Add support for buffering is scripted logs

Mon Aug 14 15:45:07 UTC 2017

Hello!

On Mon, Aug 07, 2017 at 10:36:19AM +0000, Eran Kornblau wrote:

> Hi all,
> 
> The attached patch adds support for log buffering when using variables in the access log file name.
> 
> The use case is this - we use nginx to receive analytics beacons and write them to the access log.
> We'd like to have a log file per hour that contains the logs of the specific hour.
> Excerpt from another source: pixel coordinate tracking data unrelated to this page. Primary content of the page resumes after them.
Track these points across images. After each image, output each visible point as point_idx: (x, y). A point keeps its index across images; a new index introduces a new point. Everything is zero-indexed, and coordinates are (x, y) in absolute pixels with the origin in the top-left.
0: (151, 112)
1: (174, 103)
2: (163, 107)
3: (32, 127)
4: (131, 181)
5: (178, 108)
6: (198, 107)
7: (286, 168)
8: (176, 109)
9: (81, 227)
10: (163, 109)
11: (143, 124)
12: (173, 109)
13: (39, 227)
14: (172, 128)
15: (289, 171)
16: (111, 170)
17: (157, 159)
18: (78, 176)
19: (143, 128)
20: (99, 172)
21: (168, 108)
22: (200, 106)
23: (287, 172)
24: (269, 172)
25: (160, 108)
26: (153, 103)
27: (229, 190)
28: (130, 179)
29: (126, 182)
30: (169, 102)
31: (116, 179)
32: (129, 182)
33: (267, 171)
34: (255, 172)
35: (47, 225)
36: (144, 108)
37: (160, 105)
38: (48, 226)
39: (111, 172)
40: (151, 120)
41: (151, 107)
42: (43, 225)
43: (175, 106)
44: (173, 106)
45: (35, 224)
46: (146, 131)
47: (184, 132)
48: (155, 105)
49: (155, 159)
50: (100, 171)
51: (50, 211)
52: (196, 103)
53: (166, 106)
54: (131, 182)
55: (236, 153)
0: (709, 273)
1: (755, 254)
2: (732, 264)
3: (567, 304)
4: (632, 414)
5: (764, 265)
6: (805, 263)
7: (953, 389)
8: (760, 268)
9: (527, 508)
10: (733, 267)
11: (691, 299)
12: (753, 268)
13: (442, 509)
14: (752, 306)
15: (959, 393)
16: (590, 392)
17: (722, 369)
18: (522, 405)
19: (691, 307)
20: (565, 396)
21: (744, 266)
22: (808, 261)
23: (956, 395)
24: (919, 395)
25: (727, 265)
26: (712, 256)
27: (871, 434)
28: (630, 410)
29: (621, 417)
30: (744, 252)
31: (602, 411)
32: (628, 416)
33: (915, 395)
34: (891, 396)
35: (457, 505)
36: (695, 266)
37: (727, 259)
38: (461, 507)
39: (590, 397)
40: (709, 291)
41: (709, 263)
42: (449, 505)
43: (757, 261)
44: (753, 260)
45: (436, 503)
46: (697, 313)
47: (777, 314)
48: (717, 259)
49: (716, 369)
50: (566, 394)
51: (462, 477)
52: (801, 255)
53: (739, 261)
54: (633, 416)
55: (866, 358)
If we use some external 
> script to perform log rotate, we cannot avoid log lines slipping between adjacent files.
> It's important for us to have the log lines partitioning accurate, in case we need to reindex a specific 
> hour to the database.
> Scripted logs seem perfect for this, but we don't want to give up on log compression, since the 
> number of events can be high.
> 
> The patch relies on the open file cache to keep the context (buffer + flush event) of each file.
> In order to do that, I added the ability to register callbacks in open file cache for these events:
> 1. init - new cached file object created
> 2. flush - the file handle of a cached file is closed
> 3. free - the cached file is destroyed
> The context is allocated right after the ngx_cached_open_file_t struct, this was done in order to avoid
> increasing the size of the ngx_cached_open_file_t struct (compared to the alternative of adding some
> opaque pointer on this struct).
> Therefore, there are no memory implications for "regular" (log = 0) open file caches, the overhead is
> only an extra 'if' on the creation / deletion of the cached file object (no impact at all on cache hit,
> which is probably the most performance sensitive) 

Just a quick note: for me, the whole feature looks questionable, 
and the implementation is far from being in a commitable state.
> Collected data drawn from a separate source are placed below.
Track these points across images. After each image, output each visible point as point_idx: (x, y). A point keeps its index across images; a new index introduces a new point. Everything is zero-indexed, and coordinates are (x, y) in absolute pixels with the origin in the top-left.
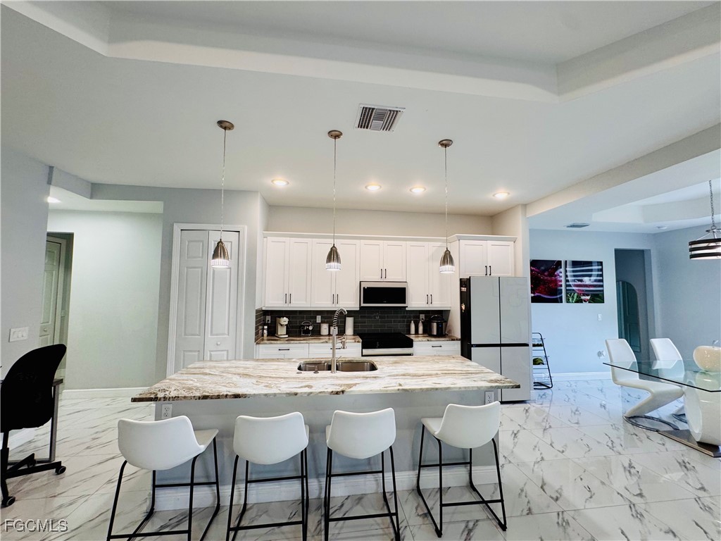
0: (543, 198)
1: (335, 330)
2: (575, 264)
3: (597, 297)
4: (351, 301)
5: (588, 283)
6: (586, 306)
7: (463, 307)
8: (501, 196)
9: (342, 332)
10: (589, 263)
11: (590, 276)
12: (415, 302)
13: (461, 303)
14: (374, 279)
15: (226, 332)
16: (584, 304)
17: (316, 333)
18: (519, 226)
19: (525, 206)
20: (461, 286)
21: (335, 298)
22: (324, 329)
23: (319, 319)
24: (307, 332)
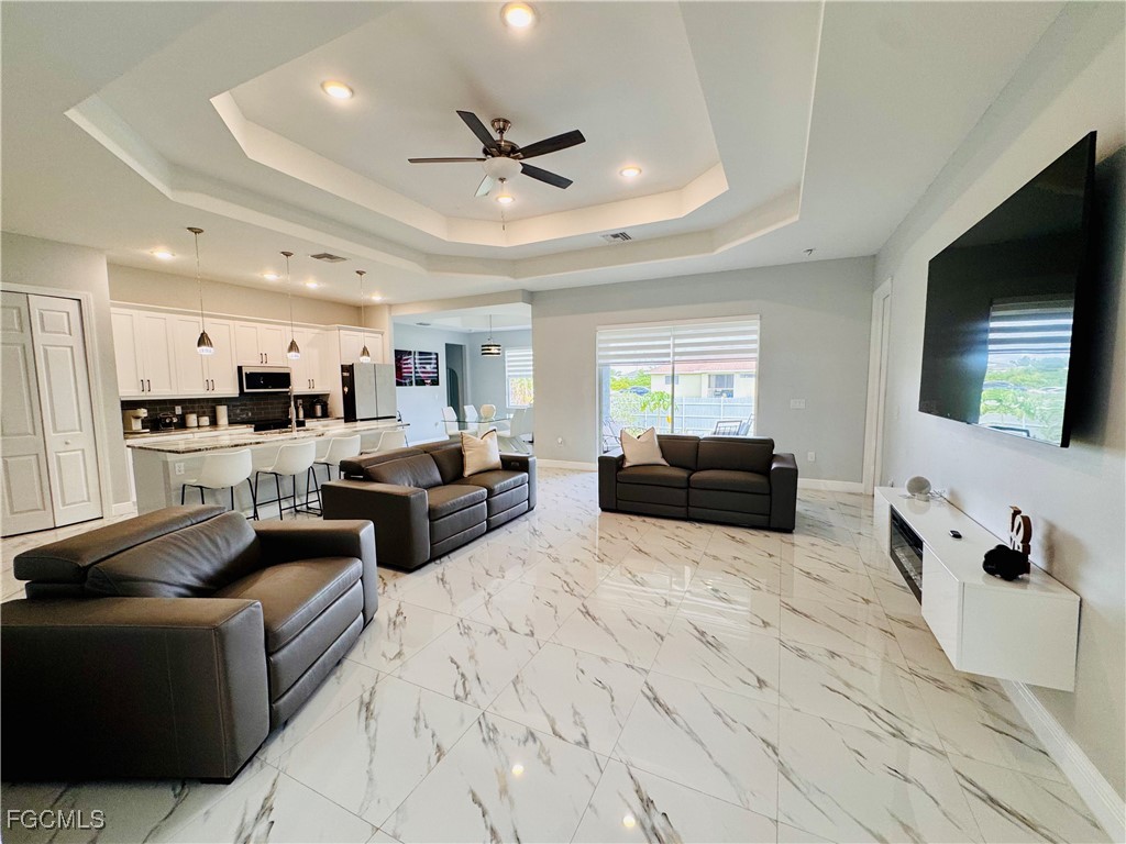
0: (405, 304)
1: (205, 420)
2: (421, 353)
3: (435, 382)
4: (230, 389)
5: (429, 370)
6: (428, 388)
7: (346, 389)
8: (377, 298)
9: (214, 423)
10: (430, 354)
11: (430, 364)
12: (298, 387)
13: (343, 386)
14: (253, 365)
15: (78, 428)
16: (427, 386)
17: (182, 425)
18: (386, 321)
19: (390, 306)
20: (343, 371)
21: (210, 384)
22: (192, 419)
23: (178, 410)
24: (171, 424)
> Btw, on a similar subject - can anyone explain the purpose of checking the existence of the root dir
> in scripted logs? Only explanation I could think of is to provide some security protection in case $uri
> is used in the script, but that sounds like a very specific use case to me... 
> Anyway, if that is indeed the case, maybe it makes sense to add conf directive to enable/disable 
> this behavior?

The basic purpose of this restriction is to protect configurations 
like

    server {
        access_log /spool/vhost/logs/$host;
        ...
    }

from creating arbitrary log files, thus allowing DoS attacks via 
inode exhaustion.  Accordingly, the documentation 
(http://nginx.org/r/access_log) recommends to specify both root 
and access_log if you want to use variables in logging:

: during each log write the existence of the request’s root 
: directory is checked, and if it does not exist the log is not 
: created. It is thus a good idea to specify both root and 
: access_log on the same level:
:
: server {
:     root       /spool/vhost/data/$host;
:     access_log /spool/vhost/logs/$host;
:     ...

-- 
Maxim Dounin
http://nginx.org/